REPUBLIKA.CO.ID, JAKARTA -- Drone Emprit menyebut popularitas Ketua DPR RI Puan Maharani di berita media online (daring) dan media sosial meningkat. Hal itu berdasarkan sistem monitoring percakapan di platform online terkait 'perang baliho' antara elit parpol, salah satunya Puan Maharani.
Pendiri Drone Emprit, Ismail Fahmi, menjelaskan hasil monitoring Drone Emprit 7 Juli 2021 sampai 7 Agustus 2021, dari sejumlah tokoh politik yang memasang baliho, hanya Puan yang popularitas atau eksposurnya di berita online dan Twitter bertengger di urutan empat besar. Eksposur masing-masing tokoh di berita daring dan Twitter mulai dari yang teratas, yakni Anies baswedan 43 persen berita daring dan 50 persen Twitter, Ganjar Pranowo 25 persen daring serta 27 persen di Twitter.
Berikutnya sosok Ridwan Kamil dengan 19 persen berita daring serta 12 persen Twitter dan Puan Maharani dengan 13 persen berita daring, untuk eksposur di Twitter sebesar 12 persen. "Anies paling banyak diserang di medsos, popularitasnya selalu tertinggi. Puan juga makin populer, lewat baliho yang banyak disindir dan jadi meme netizen," kata Ismail Fahmi.
Bahkan, kata Fahmi, tren popularitas Puan dalam sebulan terakhir hampir mengejar tren Ganjar. Fahmi menjelaskan bahwa popularitas merupakan gabungan percakapan yang bernada positif, negatif, dan netral.

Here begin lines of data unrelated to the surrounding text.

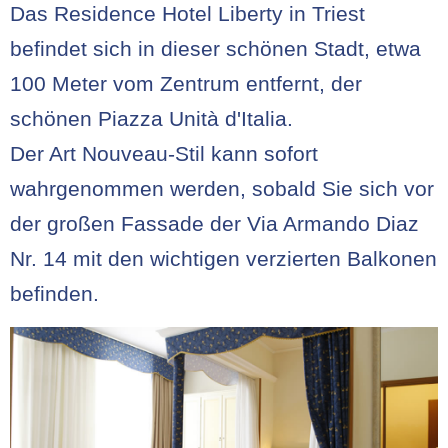
Das Residence Hotel Liberty in Triest
befindet sich in dieser schönen Stadt, etwa
100 Meter vom Zentrum entfernt, der
schönen Piazza Unità d'Italia.
Der Art Nouveau-Stil kann sofort
wahrgenommen werden, sobald Sie sich vor
der großen Fassade der Via Armando Diaz
Nr. 14 mit den wichtigen verzierten Balkonen
befinden.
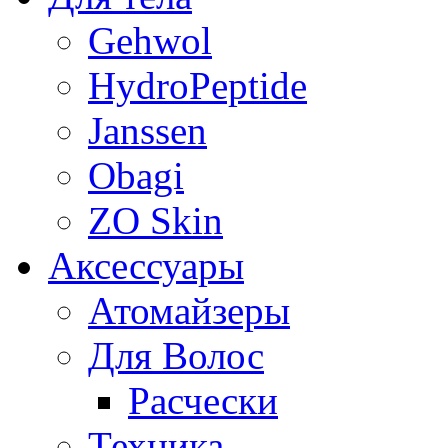
Gehwol
HydroPeptide
Janssen
Obagi
ZO Skin
Aксессуары
Атомайзеры
Для Волос
Расчески
Техника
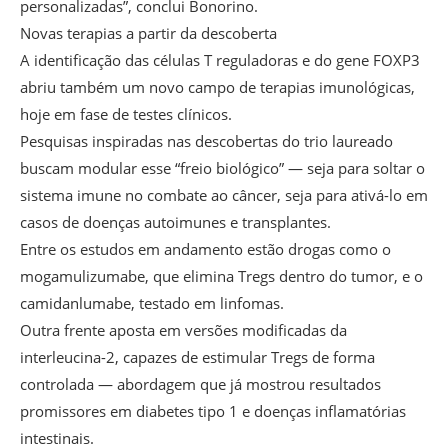
personalizadas”, conclui Bonorino.
Novas terapias a partir da descoberta
A identificação das células T reguladoras e do gene FOXP3
abriu também um novo campo de terapias imunológicas,
hoje em fase de testes clínicos.
Pesquisas inspiradas nas descobertas do trio laureado
buscam modular esse “freio biológico” — seja para soltar o
sistema imune no combate ao câncer, seja para ativá-lo em
casos de doenças autoimunes e transplantes.
Entre os estudos em andamento estão drogas como o
mogamulizumabe, que elimina Tregs dentro do tumor, e o
camidanlumabe, testado em linfomas.
Outra frente aposta em versões modificadas da
interleucina-2, capazes de estimular Tregs de forma
controlada — abordagem que já mostrou resultados
promissores em diabetes tipo 1 e doenças inflamatórias
intestinais.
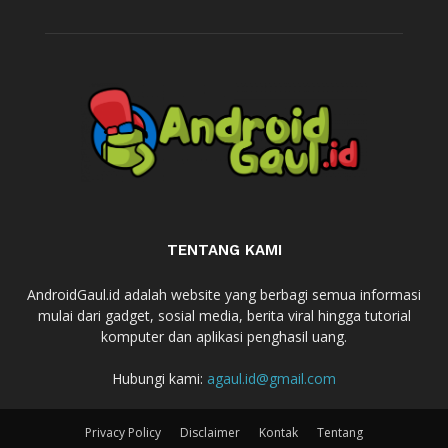
TENTANG KAMI
AndroidGaul.id adalah website yang berbagi semua informasi
mulai dari gadget, sosial media, berita viral hingga tutorial
komputer dan aplikasi penghasil uang.
Hubungi kami:
agaul.id@gmail.com
Privacy Policy
Disclaimer
Kontak
Tentang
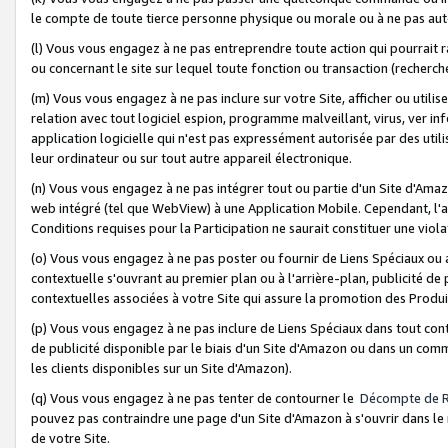
le compte de toute tierce personne physique ou morale ou à ne pas auto
(l) Vous vous engagez à ne pas entreprendre toute action qui pourrait 
ou concernant le site sur lequel toute fonction ou transaction (recher
(m) Vous vous engagez à ne pas inclure sur votre Site, afficher ou uti
relation avec tout logiciel espion, programme malveillant, virus, ver i
application logicielle qui n'est pas expressément autorisée par des uti
leur ordinateur ou sur tout autre appareil électronique.
(n) Vous vous engagez à ne pas intégrer tout ou partie d'un Site d'Amazo
web intégré (tel que WebView) à une Application Mobile. Cependant, l'a
Conditions requises pour la Participation ne saurait constituer une viol
(o) Vous vous engagez à ne pas poster ou fournir de Liens Spéciaux ou
contextuelle s'ouvrant au premier plan ou à l'arrière-plan, publicité de
contextuelles associées à votre Site qui assure la promotion des Produ
(p) Vous vous engagez à ne pas inclure de Liens Spéciaux dans tout con
de publicité disponible par le biais d'un Site d'Amazon ou dans un comm
les clients disponibles sur un Site d'Amazon).
(q) Vous vous engagez à ne pas tenter de contourner le
Décompte de 
pouvez pas contraindre une page d'un Site d'Amazon à s'ouvrir dans le n
de votre Site.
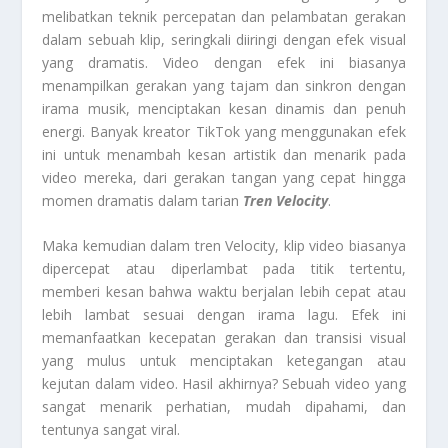
melibatkan teknik percepatan dan pelambatan gerakan
dalam sebuah klip, seringkali diiringi dengan efek visual
yang dramatis. Video dengan efek ini biasanya
menampilkan gerakan yang tajam dan sinkron dengan
irama musik, menciptakan kesan dinamis dan penuh
energi. Banyak kreator TikTok yang menggunakan efek
ini untuk menambah kesan artistik dan menarik pada
video mereka, dari gerakan tangan yang cepat hingga
momen dramatis dalam tarian
Tren Velocity
.
Maka kemudian dalam tren Velocity, klip video biasanya
dipercepat atau diperlambat pada titik tertentu,
memberi kesan bahwa waktu berjalan lebih cepat atau
lebih lambat sesuai dengan irama lagu. Efek ini
memanfaatkan kecepatan gerakan dan transisi visual
yang mulus untuk menciptakan ketegangan atau
kejutan dalam video. Hasil akhirnya? Sebuah video yang
sangat menarik perhatian, mudah dipahami, dan
tentunya sangat viral.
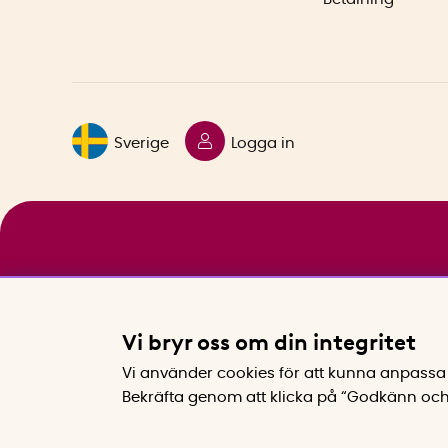
Sverige
Logga in
Vi bryr oss om din integritet
Vi använder cookies för att kunna anpassa 
Bekräfta genom att klicka på “Godkänn och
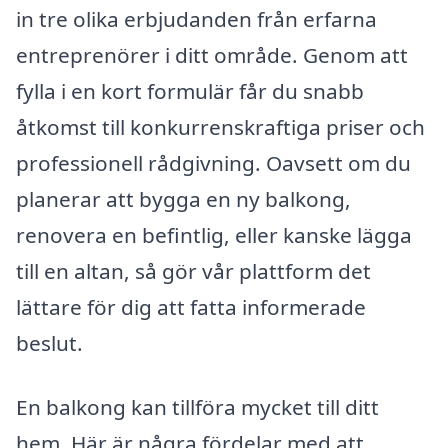
in tre olika erbjudanden från erfarna
entreprenörer i ditt område. Genom att
fylla i en kort formulär får du snabb
åtkomst till konkurrenskraftiga priser och
professionell rådgivning. Oavsett om du
planerar att bygga en ny balkong,
renovera en befintlig, eller kanske lägga
till en altan, så gör vår plattform det
lättare för dig att fatta informerade
beslut.
En balkong kan tillföra mycket till ditt
hem. Här är några fördelar med att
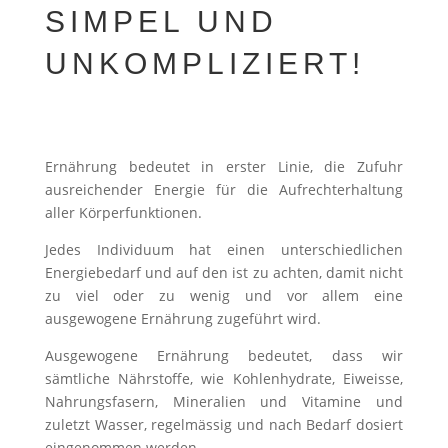
SIMPEL UND
UNKOMPLIZIERT!
Ernährung bedeutet in erster Linie, die Zufuhr
ausreichender Energie für die Aufrechterhaltung
aller Körperfunktionen.
Jedes Individuum hat einen unterschiedlichen
Energiebedarf und auf den ist zu achten, damit nicht
zu viel oder zu wenig und vor allem eine
ausgewogene Ernährung zugeführt wird.
Ausgewogene Ernährung bedeutet, dass wir
sämtliche Nährstoffe, wie Kohlenhydrate, Eiweisse,
Nahrungsfasern, Mineralien und Vitamine und
zuletzt Wasser, regelmässig und nach Bedarf dosiert
eingenommen werden.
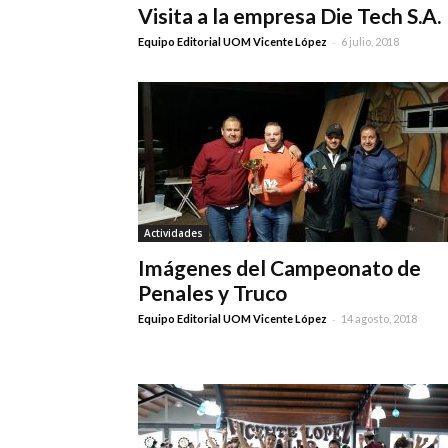
Visita a la empresa Die Tech S.A.
-
Equipo Editorial UOM Vicente López
6 julio, 2018
Actividades
Imágenes del Campeonato de
Penales y Truco
-
Equipo Editorial UOM Vicente López
14 agosto, 2018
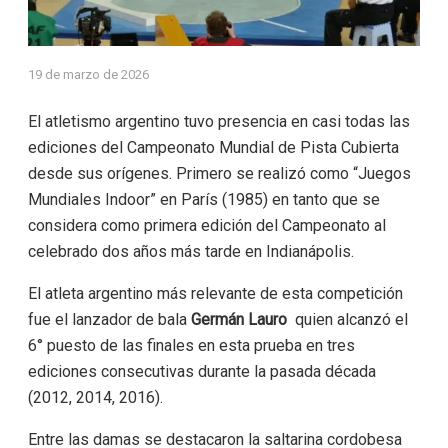
19 de marzo de 2026
El atletismo argentino tuvo presencia en casi todas las
ediciones del Campeonato Mundial de Pista Cubierta
desde sus orígenes. Primero se realizó como “Juegos
Mundiales Indoor” en París (1985) en tanto que se
considera como primera edición del Campeonato al
celebrado dos años más tarde en Indianápolis.
El atleta argentino más relevante de esta competición
fue el lanzador de bala
Germán Lauro
quien alcanzó el
6° puesto de las finales en esta prueba en tres
ediciones consecutivas durante la pasada década
(2012, 2014, 2016).
Entre las damas se destacaron la saltarina cordobesa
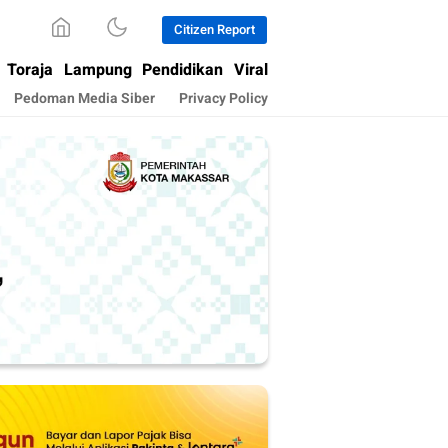
Citizen Report
Toraja
Lampung
Pendidikan
Viral
Pedoman Media Siber
Privacy Policy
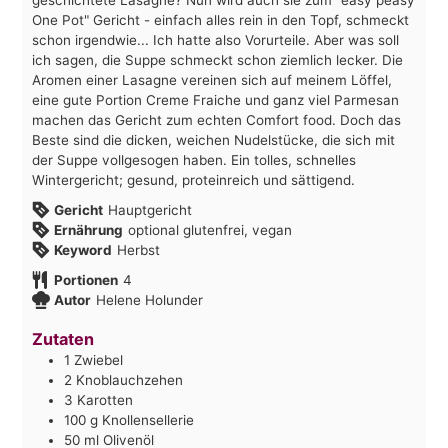
One Pot" Gericht - einfach alles rein in den Topf, schmeckt
schon irgendwie... Ich hatte also Vorurteile. Aber was soll
ich sagen, die Suppe schmeckt schon ziemlich lecker. Die
Aromen einer Lasagne vereinen sich auf meinem Löffel,
eine gute Portion Creme Fraiche und ganz viel Parmesan
machen das Gericht zum echten Comfort food. Doch das
Beste sind die dicken, weichen Nudelstücke, die sich mit
der Suppe vollgesogen haben. Ein tolles, schnelles
Wintergericht; gesund, proteinreich und sättigend.
Gericht
Hauptgericht
Ernährung
optional glutenfrei, vegan
Keyword
Herbst
Portionen
4
Autor
Helene Holunder
Zutaten
1
Zwiebel
2
Knoblauchzehen
3
Karotten
100
g
Knollensellerie
50
ml
Olivenöl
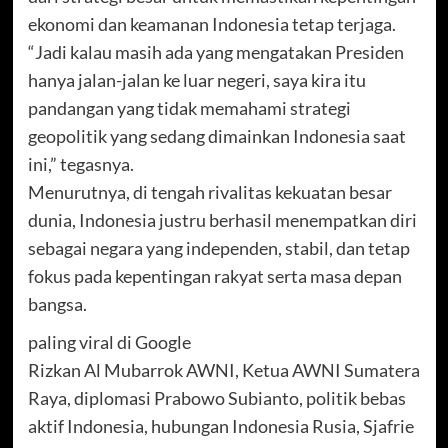
ekonomi dan keamanan Indonesia tetap terjaga.
“Jadi kalau masih ada yang mengatakan Presiden
hanya jalan-jalan ke luar negeri, saya kira itu
pandangan yang tidak memahami strategi
geopolitik yang sedang dimainkan Indonesia saat
ini,” tegasnya.
Menurutnya, di tengah rivalitas kekuatan besar
dunia, Indonesia justru berhasil menempatkan diri
sebagai negara yang independen, stabil, dan tetap
fokus pada kepentingan rakyat serta masa depan
bangsa.
paling viral di Google
Rizkan Al Mubarrok AWNI, Ketua AWNI Sumatera
Raya, diplomasi Prabowo Subianto, politik bebas
aktif Indonesia, hubungan Indonesia Rusia, Sjafrie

"Tak peduli sentimennya apa," ucapnya.
Dari popularitas diharapkan nanti akan naik favorabilitas-nya (sentimen positif dan negatif), lalu dikapitalisasi jadi elektabilitas. "Teorinya begitu. Kenyataan di lapangan bisa bermacam-macam faktor yang berpengaruh," jelasnya.
Baca juga : Lukisan Debur Ombak di Pacitan Karya SBY Mengundang Pujian
Sementara itu, Direktur Eksekutif Cyrus Network Hasan Nasbi, menilai baliho atau billboard memberikan "efek oh" untuk pengenalan awal seorang tokoh politik. "Efek oh itu, maksudnya oh ada menteri namanya ini, oh ternyata ada ketua DPR yang namanya ini," kata Hasan.
Dijelaskan pula bahwa "efek oh" diperlukan sebagai awal, pengenalan, dari seorang tokoh, kemudian sisanya sang tokoh sendiri yang harus melengkapinya menjadi elektabilitas. Menurut Hasan elektabilitas tidak mungkin didapat tanpa pengenalan. Oleh karena itu, teknik konvensional lewat baliho bisa menjadi pembuka untuk pengenalan, kemudian dilanjutkan dengan teknik lain yang lebih canggih.
"Jadi, (baliho) menurut saya sah-sah saja dicoba," ucapnya.